Hemen çantalarımızı odaya yerleştiriyoruz. Ben Tanla ile aynı odada kalıyorum. Dışarı çıkarken seccademizi yanımıza almayı ihmal etmiyoruz.
Otelimiz çok merkezi.
Tam Ravza Camii’nin karşısında.
Hava kurşuni mavi.
Gökyüzünün akşamları aldığı bu renk Ortadoğu’ya özgü herhalde,Dubai’de de böyleydi ve ben bayılırım.
Ravza Camii’nden çok etkileniyorum. Bir kere, mimari olarak çok güzel. Bir de önünde uçsuz, bucaksız bir meydan var. Bir sürü şemsiye var, akşamları kapalı, insanları güneşten korumak için gündüzleri açılıyor.
Açıldığında zamanın çok ötesinde, çok güzel bir görüntü oluşuyor…
Aradan da masmavi gökyüzü gözüküyor.
“Medine’nin bir sürü açıdan önemi var” diyor Selman Hoca.
“Bir kere peygamberimizin Kabr-i Şerif’i burada. Hepimizin bildiği Uhud, Hendek savaşları burada gerçekleşmiş. Kıbleteyn Mescidi de burada.”
Şu an elektrikli süpürgeyim, duyduğum her şeyi çekiyorum.
O arada gördüğüm her şeyi de hafızama kaydediyorum.
Ravza Camii’nin etrafı 24 saat yaşayan, renkli, canlı bir yer.

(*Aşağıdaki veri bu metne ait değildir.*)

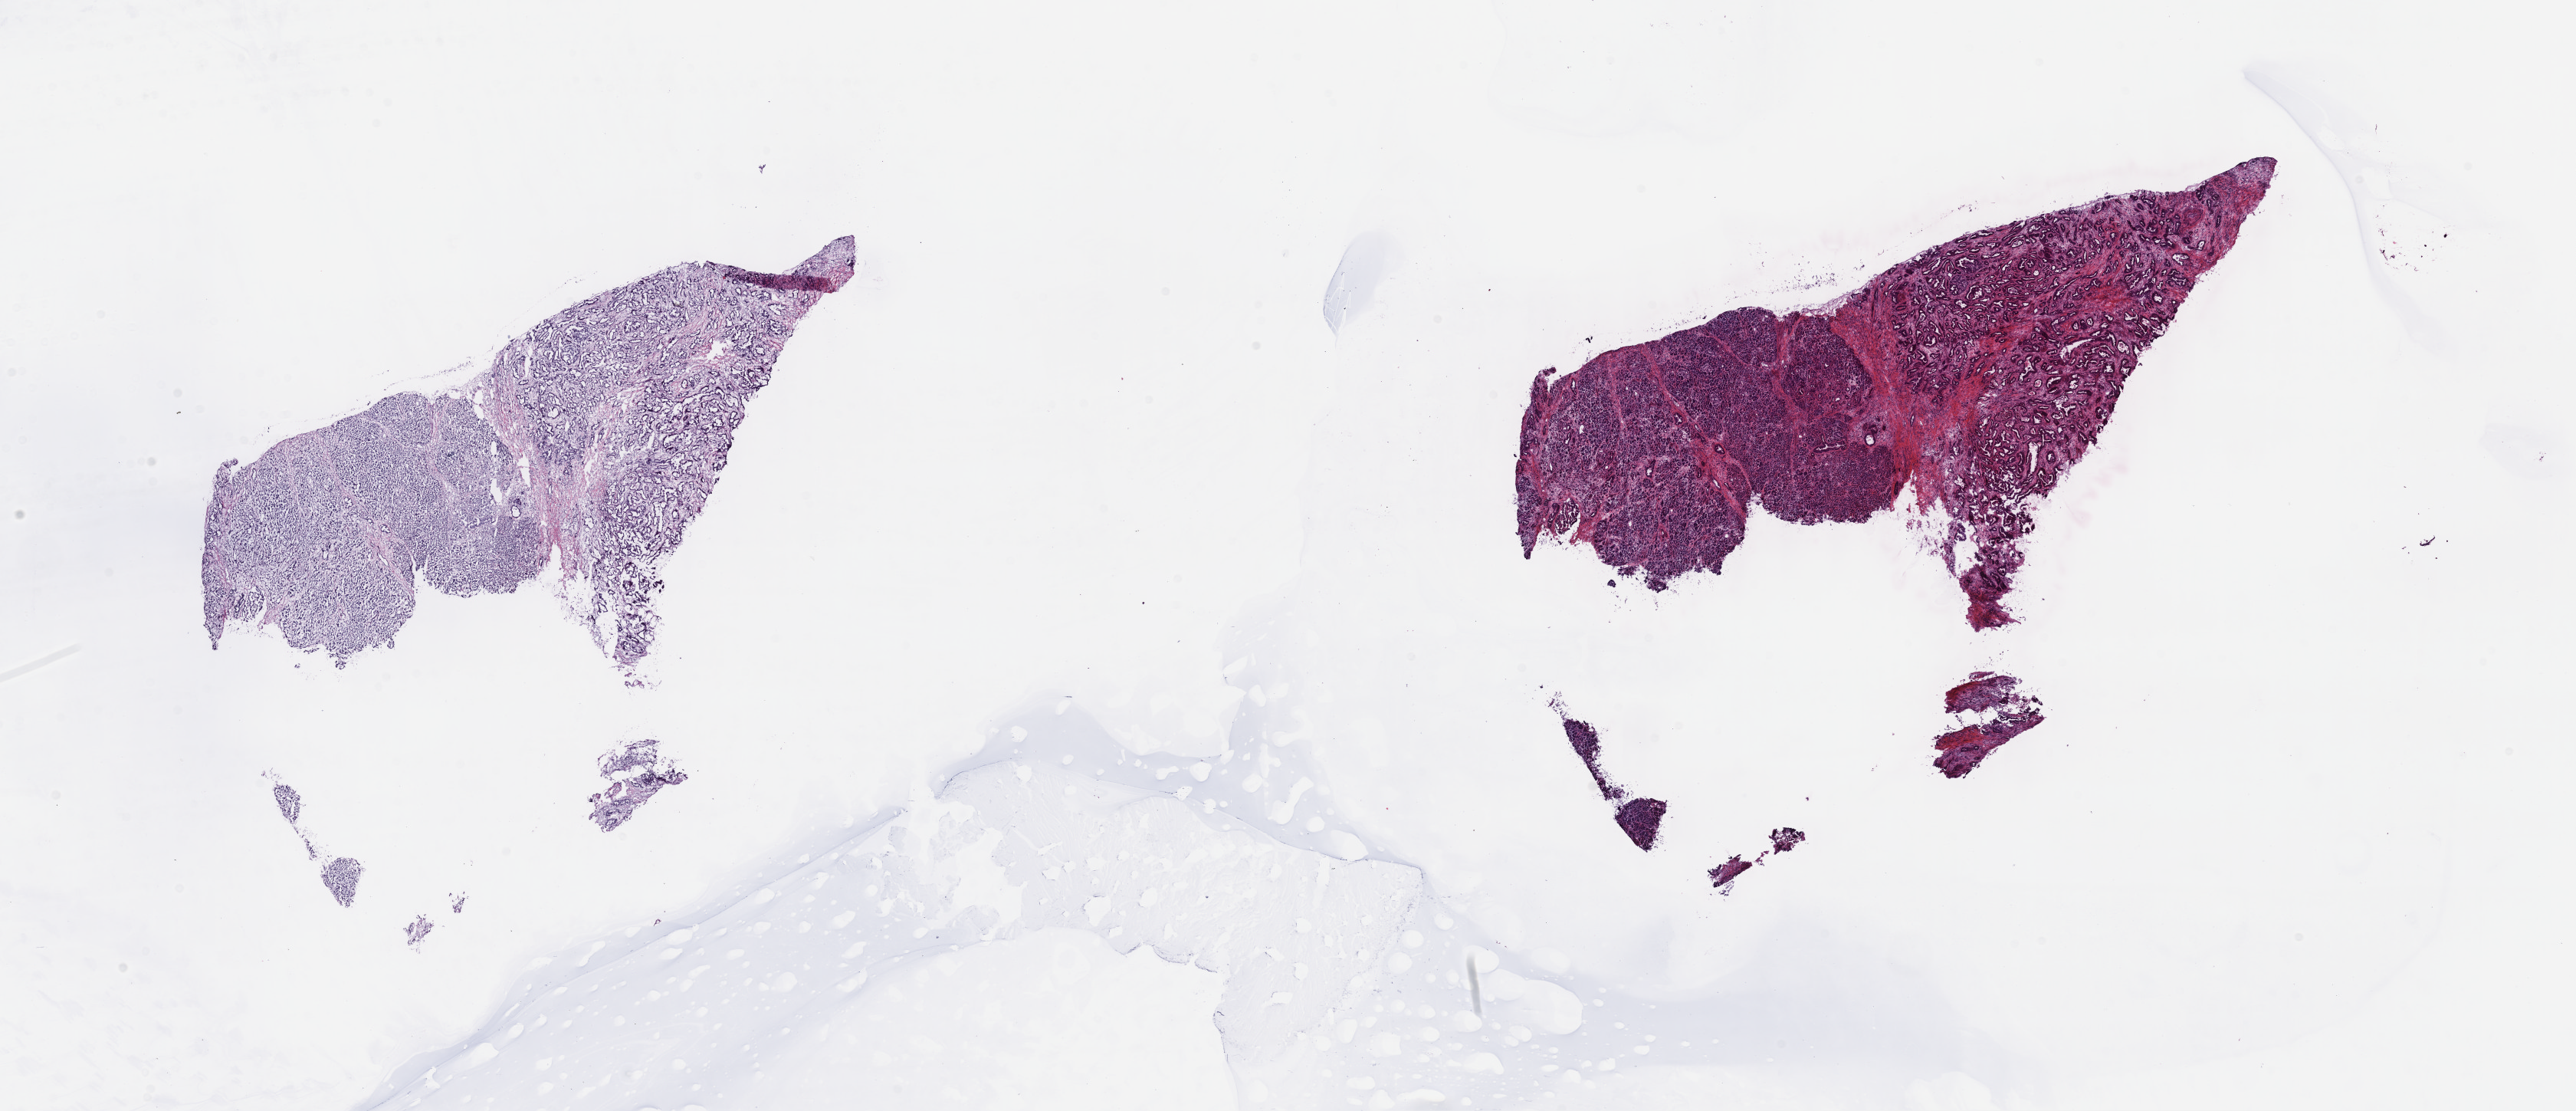
Whole-slide histology image, H&E-stained, whole scanned area (about 27.2 x 11.7 mm, from a 40x scan) shown as a low-resolution overview, frozen section from the top of the tissue portion, sample: primary tumour, pancreas. Patient: female, age at initial diagnosis 64 years. Histologic grade: G1 (well differentiated). Composition of this section per pathologist review: tumour cells 80%, tumour nuclei 80%, normal cells 0%, stromal cells 20%, necrosis 0%. Infiltration values recorded for this section: lymphocyte infiltration 40%, monocyte infiltration 20%, neutrophil infiltration 20%.
- diagnosis: Infiltrating duct carcinoma, NOS (head of pancreas)
- AJCC pathologic stage: IIA (7th edition)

Dükkanlar açık, satıcıların neredeyse hepsi Türkçe biliyor, bir şey alacaksanız pazarlık etmeniz gerekiyor, uzun entariler, baş örtüleri, tespihler, aklınıza ne gelirse satılıyor…
Üstelik bazı yerlerde Türk parası da geçiyor.
Herkes birbirine “Hacii” diyor.
İnsana yaşam enerjisi veren bir yer!
Bütün başörtülerimi orada işportadan aldım.
Biz zannediyoruz ki, yalnızca beyaz ve siyah giyiliyor. Hiç de öyle değil. Özellikle Afrikalı ve Uzak Doğulu Müslümanlar rengarenk giyiniyorlar.
Kimsenin başörtünün rengine, modeline takıldığı yok.
Herkes o kadar kendi dünyasında ki, kimsenin başkalarıyla ilgilendiği bile yok.
Namaz başlayacak birazdan.
Şöyle bir caminin avlusuna bakıyorum, yüzlerce hatta binlerce insan var.
Aileler bir arada yerlerde oturuyorlar, sanki bir parka gelmişler. Anneler babalar Kuran okuyor. Çocukların bir kısmı top oynuyor, bir kısmı ellerindeki ışıklı oyuncakları sallıyor, bir kısmı ise uyuyor.
Müslümanların Hyde Parkı gibi.
Namaza doğru bir hareket oluyor, kadınlarla erkekler ayrılıyor.
Biz kadınlar bir aradayız.
O kadar güzel bir yaz akşamı ki, içim huzur doluyor. İnsanların topluca biraraya gelmesi beni etkiliyor, dua etmek için biraraya gelmesi daha da çok etkiliyor.
Ama bir korku da kaplıyor içimi, ben namaz kılmayı bilmiyorum!
Tanla da bilmiyormuş.
Fakat ekibimizin kadınları şahane, hemen kısa, hızlandırılmış kurs veriyorlar.
Bizim öğretmenimiz Mine Vargı.
Yaşa Mine!
Kısa sürede bize her şeyi öğretiyor.
“Ben söylenmesi gerekenleri söyleyeceğim, siz de tekrarlarsınız… Ama önemli olan ibadeti kalbinizin içinde hissetmeniz” diyor.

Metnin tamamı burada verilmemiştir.